* TEXTO DEL EJERCICIO
Luarca
Ignacio Ruiz Quintano
Abc
Luarca, que marca la verdadera frontera de Galicia y Asturias, está como si le hubiera dado un aire, es decir, como cuando paró en ella don Jorgito el inglés, George Borrow, el vendedor de biblias como la que lee Keylor Navas, traído aquí por un guía de Ribadeo y a lomos de una yegua facciosa (alavesa), abandonada por los carlistas, por coja.
“Tempus fugit”, avisa hoy un reloj de sol en el Puente del Beso.
Pero aquí no “fugit” nada.
Para don Jorgito, Luarca sólo era una hondonada (como la religión católica), y de ahí no le sacaba nadie hasta que se decidió a hacerlo su guía gallego, que cantaba una copla que ya anticipaba nuestro mundo cultural:
–Un manco escribió una carta, / un ciego la está mirando, / un mudo la está leyendo, / y un sordo la está escuchando.

* DATOS GUARDADOS
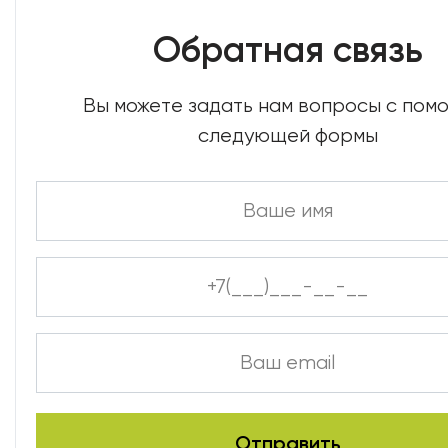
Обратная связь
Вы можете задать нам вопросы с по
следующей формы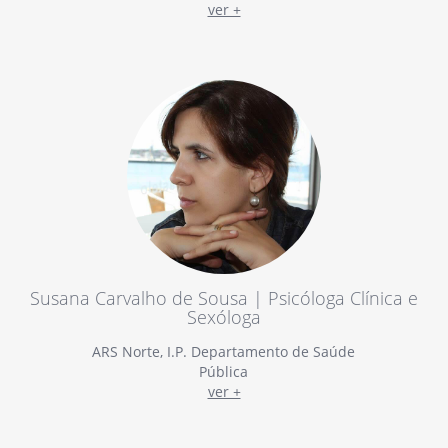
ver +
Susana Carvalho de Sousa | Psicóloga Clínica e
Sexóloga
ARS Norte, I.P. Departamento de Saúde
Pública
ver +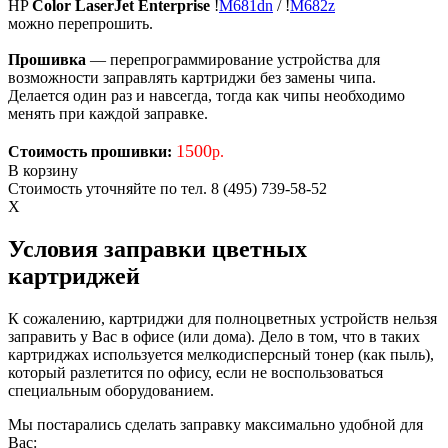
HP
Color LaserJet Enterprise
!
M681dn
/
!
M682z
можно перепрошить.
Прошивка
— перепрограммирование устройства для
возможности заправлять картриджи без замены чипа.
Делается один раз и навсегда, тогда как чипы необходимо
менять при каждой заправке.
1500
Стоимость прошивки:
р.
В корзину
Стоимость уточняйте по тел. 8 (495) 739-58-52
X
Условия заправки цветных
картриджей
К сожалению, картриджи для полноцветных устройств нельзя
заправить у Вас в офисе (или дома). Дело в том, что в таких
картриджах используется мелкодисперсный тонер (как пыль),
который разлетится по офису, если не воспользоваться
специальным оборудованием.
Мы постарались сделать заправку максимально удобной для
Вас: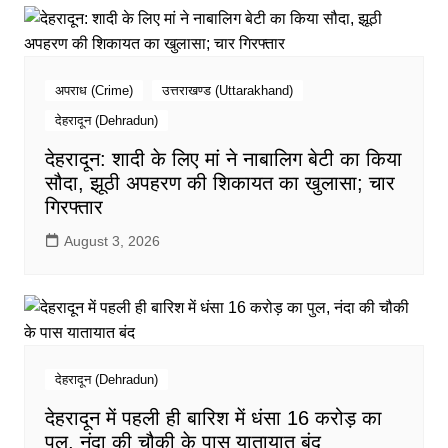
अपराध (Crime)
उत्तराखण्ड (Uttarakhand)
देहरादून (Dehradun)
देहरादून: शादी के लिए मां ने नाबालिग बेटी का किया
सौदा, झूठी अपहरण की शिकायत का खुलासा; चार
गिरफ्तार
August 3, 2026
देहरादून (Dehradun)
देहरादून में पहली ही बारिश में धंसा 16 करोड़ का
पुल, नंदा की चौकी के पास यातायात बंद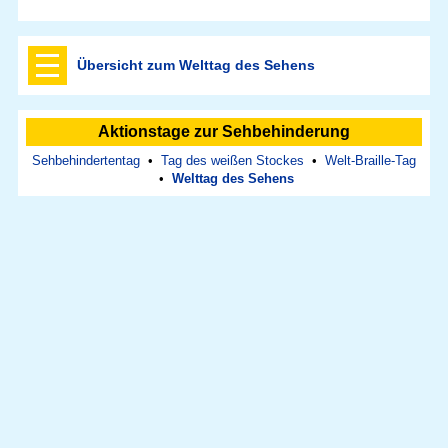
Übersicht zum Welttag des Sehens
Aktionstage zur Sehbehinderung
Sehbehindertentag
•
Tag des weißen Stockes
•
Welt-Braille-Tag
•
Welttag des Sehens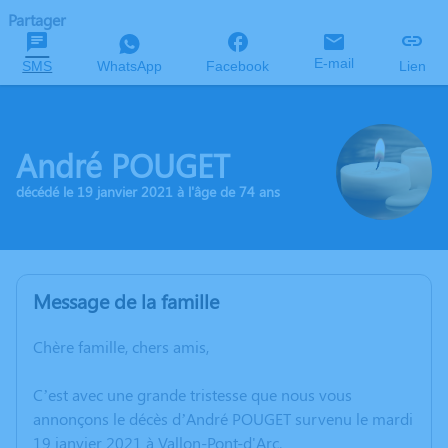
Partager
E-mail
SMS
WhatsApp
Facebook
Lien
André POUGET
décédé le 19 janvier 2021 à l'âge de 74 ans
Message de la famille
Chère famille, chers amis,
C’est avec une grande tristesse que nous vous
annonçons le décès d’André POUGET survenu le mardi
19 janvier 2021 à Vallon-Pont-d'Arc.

* EJERCICIO A
Según el texto sobre Luarca, ¿qué avisa hoy un reloj de sol en el Puente del Beso?
* EJERCICIO B
Copia, por favor, del texto sobre Luarca todo lo que va desde "Pero aquí no" hasta "la está escuchando.".

* ESPACIO DE RESPUESTA A
Avisa "Tempus fugit".

* ESPACIO DE RESPUESTA B
Pero aquí no “fugit” nada.
Para don Jorgito, Luarca sólo era una hondonada (como la religión católica), y de ahí no le sacaba nadie hasta que se decidió a hacerlo su guía gallego, que cantaba una copla que ya anticipaba nuestro mundo cultural:
–Un manco escribió una carta, / un ciego la está mirando, / un mudo la está leyendo, / y un sordo la está escuchando.